Jay Inslee has big (spending) plans for the next two-year budget – a 21% increase is his wish list for more big-government state spending starting in July. As Shift has covered this week, Inslee wants to fund the majority of this massive government expansion with taxes on your income and gasoline.
According to the Tri City Herald, “many of the governor’s proposed taxes are recycled and refreshed increases that he has tried and failed with before. You’ll see familiar foes like a carbon tax and capital gains tax in his plan.

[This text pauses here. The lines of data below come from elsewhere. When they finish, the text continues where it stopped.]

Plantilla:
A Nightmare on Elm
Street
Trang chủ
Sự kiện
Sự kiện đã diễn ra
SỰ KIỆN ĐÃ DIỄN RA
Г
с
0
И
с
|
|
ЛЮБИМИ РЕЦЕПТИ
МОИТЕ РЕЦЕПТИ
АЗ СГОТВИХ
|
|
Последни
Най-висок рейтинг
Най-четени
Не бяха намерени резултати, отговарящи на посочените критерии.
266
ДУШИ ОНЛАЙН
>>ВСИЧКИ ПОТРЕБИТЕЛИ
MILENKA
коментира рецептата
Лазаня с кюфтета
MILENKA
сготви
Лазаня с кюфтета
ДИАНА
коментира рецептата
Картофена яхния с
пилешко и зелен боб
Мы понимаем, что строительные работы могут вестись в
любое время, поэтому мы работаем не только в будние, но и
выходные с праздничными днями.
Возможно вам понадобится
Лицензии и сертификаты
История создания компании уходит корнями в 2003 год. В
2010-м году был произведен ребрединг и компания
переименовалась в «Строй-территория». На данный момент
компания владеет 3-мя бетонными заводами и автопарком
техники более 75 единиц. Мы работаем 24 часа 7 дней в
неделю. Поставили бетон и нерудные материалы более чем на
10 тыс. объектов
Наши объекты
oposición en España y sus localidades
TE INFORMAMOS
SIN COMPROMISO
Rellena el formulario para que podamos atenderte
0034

In fact, those two taxes alone make up for more than 50 percent of his proposed revenue.”
Today we highlight yet another Jay Inslee tax hike idea: let’s sock it to small businesses, with a 67% increase in the Business and Occupation tax on the gross receipts (not profit) of service businesses.
As the national Tax Foundation explains:
“Washington’s Business & Occupation (B&O) tax is a gross receipts tax, meaning that it falls upon the entire revenue of a company rather than its net income (profit). As such, it is imposed without regard to ability to pay, falling more heavily on companies with slim profit margins and even hitting companies which post losses. Because it is imposed at every stage of production, moreover, it has a tendency to “pyramid,” with the tax embedded in the final price of a good or service several times over…

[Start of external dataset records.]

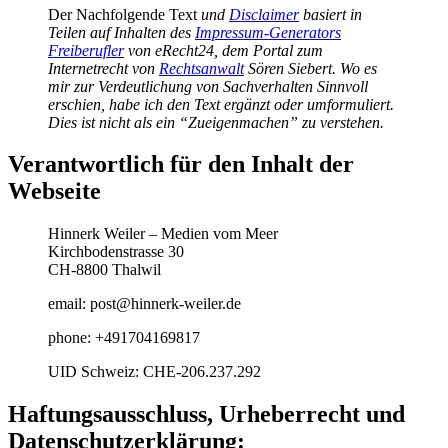
Der Nachfolgende Text
und
Disclaimer
basiert in
Teilen auf Inhalten des
Impressum-Generators
Freiberufler
von eRecht24, dem Portal zum
Internetrecht von
Rechtsanwalt
Sören Siebert. Wo es
mir zur Verdeutlichung von Sachverhalten Sinnvoll
erschien, habe ich den Text ergänzt oder umformuliert.
Dies ist nicht als ein “Zueigenmachen” zu verstehen.
Verantwortlich für den Inhalt der
Webseite
Hinnerk Weiler – Medien vom Meer
Kirchbodenstrasse 30
CH-8800 Thalwil
email: post
@
hinnerk-weiler.de
phone: +491704169817
UID Schweiz: CHE-206.237.292
Haftungsausschluss, Urheberrecht und
Datenschutzerklärung: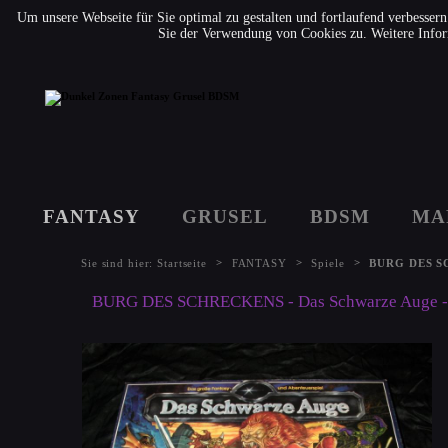
Um unsere Webseite für Sie optimal zu gestalten und fortlaufend verbesse
Sie der Verwendung von Cookies zu. Weitere Infor
FANTASY
GRUSEL
BDSM
MA
>
>
>
Sie sind hier:
Startseite
FANTASY
Spiele
BURG DES SCH
BURG DES SCHRECKENS - Das Schwarze Auge - DS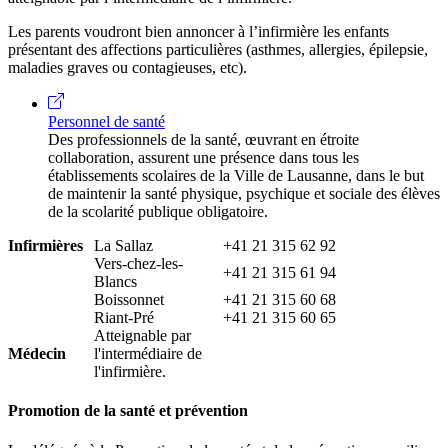
Les parents voudront bien annoncer à l’infirmière les enfants
présentant des affections particulières (asthmes, allergies, épilepsie,
maladies graves ou contagieuses, etc).
Personnel de santé
Des professionnels de la santé, œuvrant en étroite
collaboration, assurent une présence dans tous les
établissements scolaires de la Ville de Lausanne, dans le but
de maintenir la santé physique, psychique et sociale des élèves
de la scolarité publique obligatoire.
Infirmières
La Sallaz
+41 21 315 62 92
Vers-chez-les-
+41 21 315 61 94
Blancs
Boissonnet
+41 21 315 60 68
Riant-Pré
+41 21 315 60 65
Atteignable par
Médecin
l'intermédiaire de
l'infirmière.
Promotion de la santé et prévention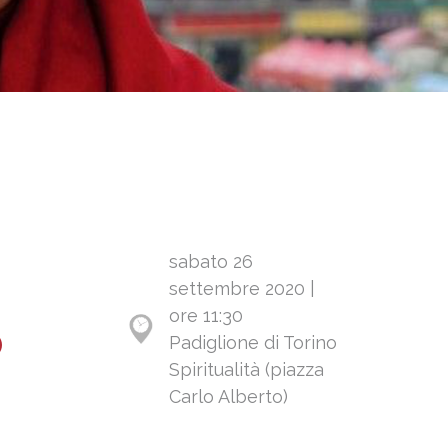
sabato 26
settembre 2020 |
ore 11:30
o
Padiglione di Torino
Spiritualità (piazza
Carlo Alberto)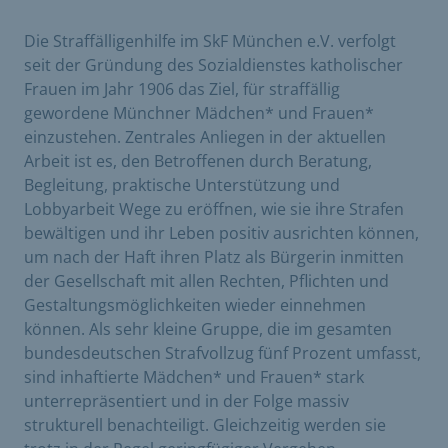
Die Straffälligenhilfe im SkF München e.V. verfolgt
seit der Gründung des Sozialdienstes katholischer
Frauen im Jahr 1906 das Ziel, für straffällig
gewordene Münchner Mädchen* und Frauen*
einzustehen. Zentrales Anliegen in der aktuellen
Arbeit ist es, den Betroffenen durch Beratung,
Begleitung, praktische Unterstützung und
Lobbyarbeit Wege zu eröffnen, wie sie ihre Strafen
bewältigen und ihr Leben positiv ausrichten können,
um nach der Haft ihren Platz als Bürgerin inmitten
der Gesellschaft mit allen Rechten, Pflichten und
Gestaltungsmöglichkeiten wieder einnehmen
können. Als sehr kleine Gruppe, die im gesamten
bundesdeutschen Strafvollzug fünf Prozent umfasst,
sind inhaftierte Mädchen* und Frauen* stark
unterrepräsentiert und in der Folge massiv
strukturell benachteiligt. Gleichzeitig werden sie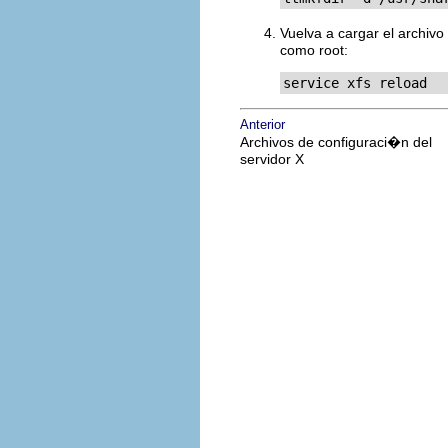
Vuelva a cargar el archivo
como root:
service xfs reload
Anterior
Archivos de configuraci�n del
servidor X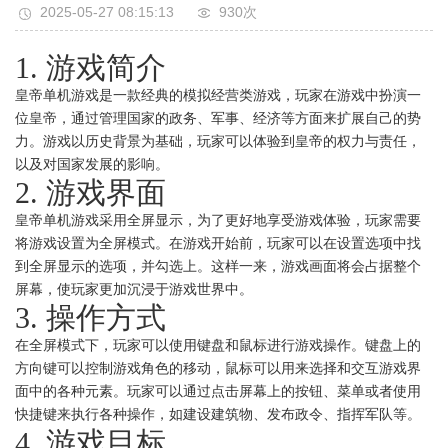
2025-05-27 08:15:13
930次
1. 游戏简介
皇帝单机游戏是一款经典的模拟经营类游戏，玩家在游戏中扮演一
位皇帝，通过管理国家的政务、军事、经济等方面来扩展自己的势
力。游戏以历史背景为基础，玩家可以体验到皇帝的权力与责任，
以及对国家发展的影响。
2. 游戏界面
皇帝单机游戏采用全屏显示，为了更好地享受游戏体验，玩家需要
将游戏设置为全屏模式。在游戏开始前，玩家可以在设置选项中找
到全屏显示的选项，并勾选上。这样一来，游戏画面将会占据整个
屏幕，使玩家更加沉浸于游戏世界中。
3. 操作方式
在全屏模式下，玩家可以使用键盘和鼠标进行游戏操作。键盘上的
方向键可以控制游戏角色的移动，鼠标可以用来选择和交互游戏界
面中的各种元素。玩家可以通过点击屏幕上的按钮、菜单或者使用
快捷键来执行各种操作，如建设建筑物、发布政令、指挥军队等。
4. 游戏目标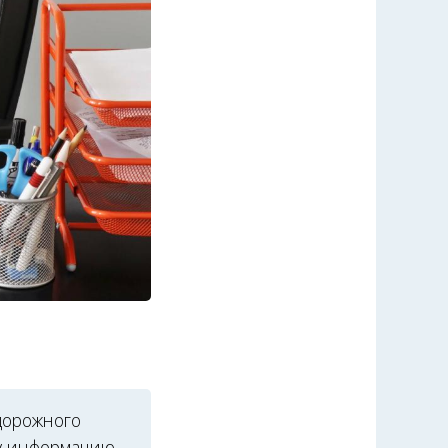
 дорожного
ту информацию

“The tax is levied at varying rates on different industries in implicit recognition of the degree to which distinct industry margins yield a range of effective rates. The highest rate (1.5 percent) is imposed on the service sector. The rate was temporarily hiked to 1.8 percent in 2010, but the increase was allowed to expire in 2013 and the legislature resisted a prior Inslee proposal to restore the 1.8 percent rate. In his new budget, however, the Governor proposes a much larger increase, to 2.5 percent. The increase is projected to raise $2.3 billion over the biennium.”
So this year Inslee not only wants to ignore the wishes of the legislature – which made him back off a smaller increase in the services tax in 2013 – he wants to jack the rate up on accountants, hairdressers, and other service professionals by two-thirds its current rate.

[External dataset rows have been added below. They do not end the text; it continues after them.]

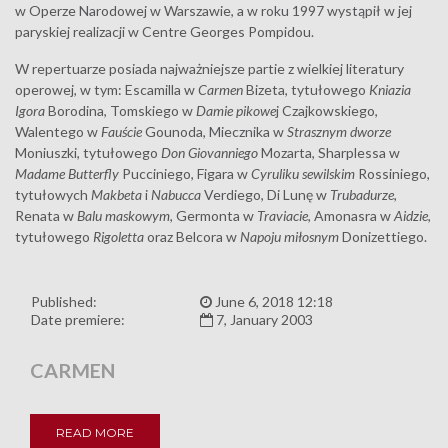
w Operze Narodowej w Warszawie, a w roku 1997 wystąpił w jej
paryskiej realizacji w Centre Georges Pompidou.
W repertuarze posiada najważniejsze partie z wielkiej literatury
operowej, w tym: Escamilla w
Carmen
Bizeta, tytułowego
Kniazia
Igora
Borodina, Tomskiego w
Damie pikowe
j Czajkowskiego,
Walentego w
Fauście
Gounoda, Miecznika w
Strasznym dworze
Moniuszki, tytułowego
Don Giovanniego
Mozarta, Sharplessa w
Madame Butterfly
Pucciniego, Figara w
Cyruliku sewilskim
Rossiniego,
tytułowych
Makbeta
i
Nabucca
Verdiego, Di Lunę w
Trubadurze
,
Renata w
Balu
maskowym
, Germonta w
Traviacie
, Amonasra w
Aidzie
,
tytułowego
Rigoletta
oraz Belcora w
Napoju miłosnym
Donizettiego.
Published:
June 6, 2018 12:18
Date premiere:
7, January 2003
CARMEN
READ MORE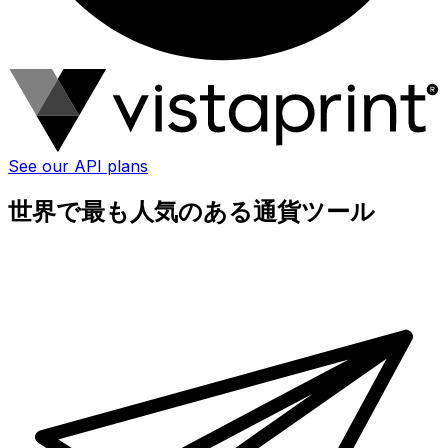
See our API plans
世界で最も人気のある通貨ツール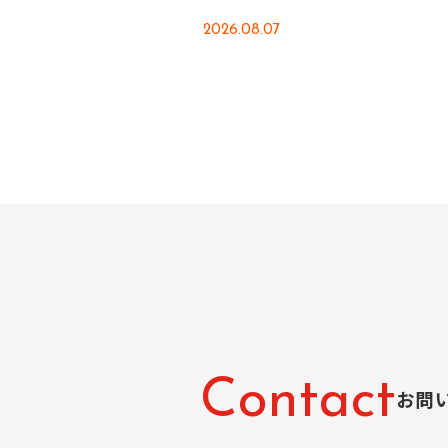
2026.08.07
C
o
n
t
a
c
t
お問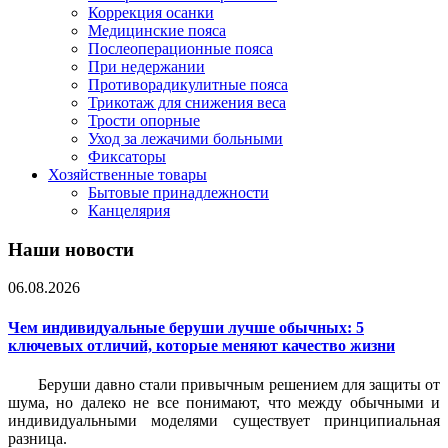
Коррекция осанки
Медицинские пояса
Послеоперационные пояса
При недержании
Противорадикулитные пояса
Трикотаж для снижения веса
Трости опорные
Уход за лежачими больными
Фиксаторы
Хозяйственные товары
Бытовые принадлежности
Канцелярия
Наши новости
06.08.2026
Чем индивидуальные беруши лучше обычных: 5
ключевых отличий, которые меняют качество жизни
Беруши давно стали привычным решением для защиты от
шума, но далеко не все понимают, что между обычными и
индивидуальными моделями существует принципиальная
разница.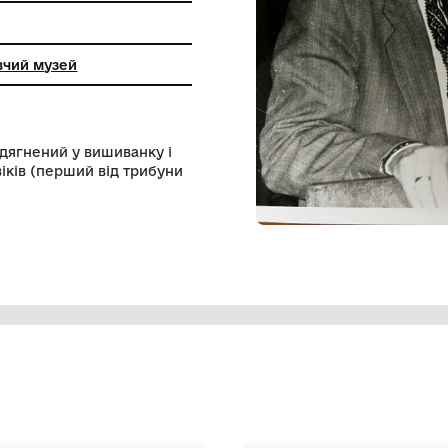
кий краєзнавчий музей
 трибуною. Одягнений у вишиванку і
ії троє чоловіків (перший від трибуни
.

Again, from the Herald, “for someone to benefit, someone else has to suffer in Inslee’s plan. Those selling assets will be hit with a new capital gains tax of 7.9 percent on $25,000 or higher gains. A new 1.5 percent to 2.5 percent business-and-occupation tax would impact those business that provide a service. Think lawyers, real estate agents, accountants and others. Republicans were quick to react to the ambitious roster of taxes, saying, ‘The bottom line can’t be good for families and employers across Washington.’
“We can’t say we’re thrilled with the idea, either.”
The reality is that no one is thrilled with Inslee’s big-tax proposals, except for the big-government loving special interests (think unions and extreme environmentalists) who have funded his campaigns in the past. Fortunately, they don’t have a majority in the legislature – in either house – so Inslee’s proposed budget is likely going nowhere.
But that doesn’t mean you shouldn’t be prepared for the tax debate coming.